Each line below must be transcribed exactly, and no picture may appear in the transcription.

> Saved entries
◆ ◆ ◆ ◆ ◆

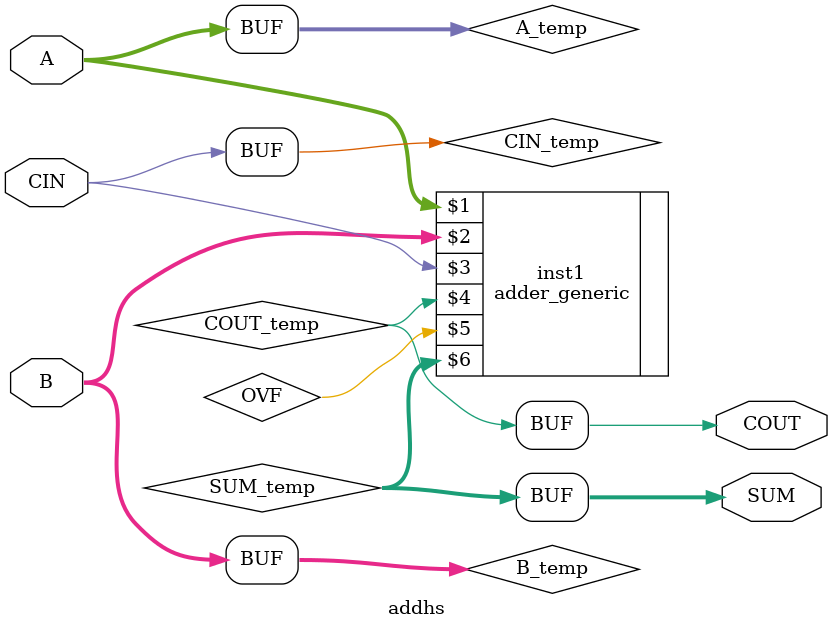
<source format=v>
module addhs(A,B,CIN,COUT,SUM);
  parameter N = 8;
  parameter DPFLAG = 1;
  parameter GROUP = "dpath1";
  parameter
        d_A = 0,
        d_B = 0,
        d_CIN_r = 0,
        d_CIN_f = 0,
        d_COUT_r = 1,
        d_COUT_f = 1,
        d_SUM = 1;
  input [(N - 1):0] A;
  input [(N - 1):0] B;
  input  CIN;
  output  COUT;
  output [(N - 1):0] SUM;
  wire [(N - 1):0] A_temp;
  wire [(N - 1):0] B_temp;
  wire  CIN_temp;
  wire  COUT_temp;
  wire [(N - 1):0] SUM_temp;
  wire  OVF;
  assign #(d_A) A_temp = A;
  assign #(d_B) B_temp = B;
  assign #(d_CIN_r,d_CIN_f) CIN_temp = CIN;
  assign #(d_COUT_r,d_COUT_f) COUT = COUT_temp;
  assign #(d_SUM) SUM = SUM_temp;
  adder_generic #(N) inst1 (A_temp,B_temp,CIN_temp,COUT_temp,OVF,SUM_temp);
endmodule

</source>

◆ ◆ ◆ ◆ ◆

> Task result
<source format=v>
module addhs(A,B,CIN,COUT,SUM);
  parameter N = 8;
  parameter DPFLAG = 1;
  parameter GROUP = "dpath1";
  parameter
        d_A = 0,
        d_B = 0,
        d_CIN_r = 0,
        d_CIN_f = 0,
        d_COUT_r = 1,
        d_COUT_f = 1,
        d_SUM = 1;
  input [(N - 1):0] A;
  input [(N - 1):0] B;
  input  CIN;
  output  COUT;
  output [(N - 1):0] SUM;
  wire [(N - 1):0] A_temp;
  wire [(N - 1):0] B_temp;
  wire  CIN_temp;
  wire  COUT_temp;
  wire [(N - 1):0] SUM_temp;
  wire  OVF;
  assign #(d_A) A_temp = A;
  assign #(d_B) B_temp = B;
  assign #(d_CIN_r,d_CIN_f) CIN_temp = CIN;
  assign #(d_COUT_r,d_COUT_f) COUT = COUT_temp;
  assign #(d_SUM) SUM = SUM_temp;
  adder_generic #(N) inst1 (A_temp,B_temp,CIN_temp,COUT_temp,OVF,SUM_temp);
endmodule

</source>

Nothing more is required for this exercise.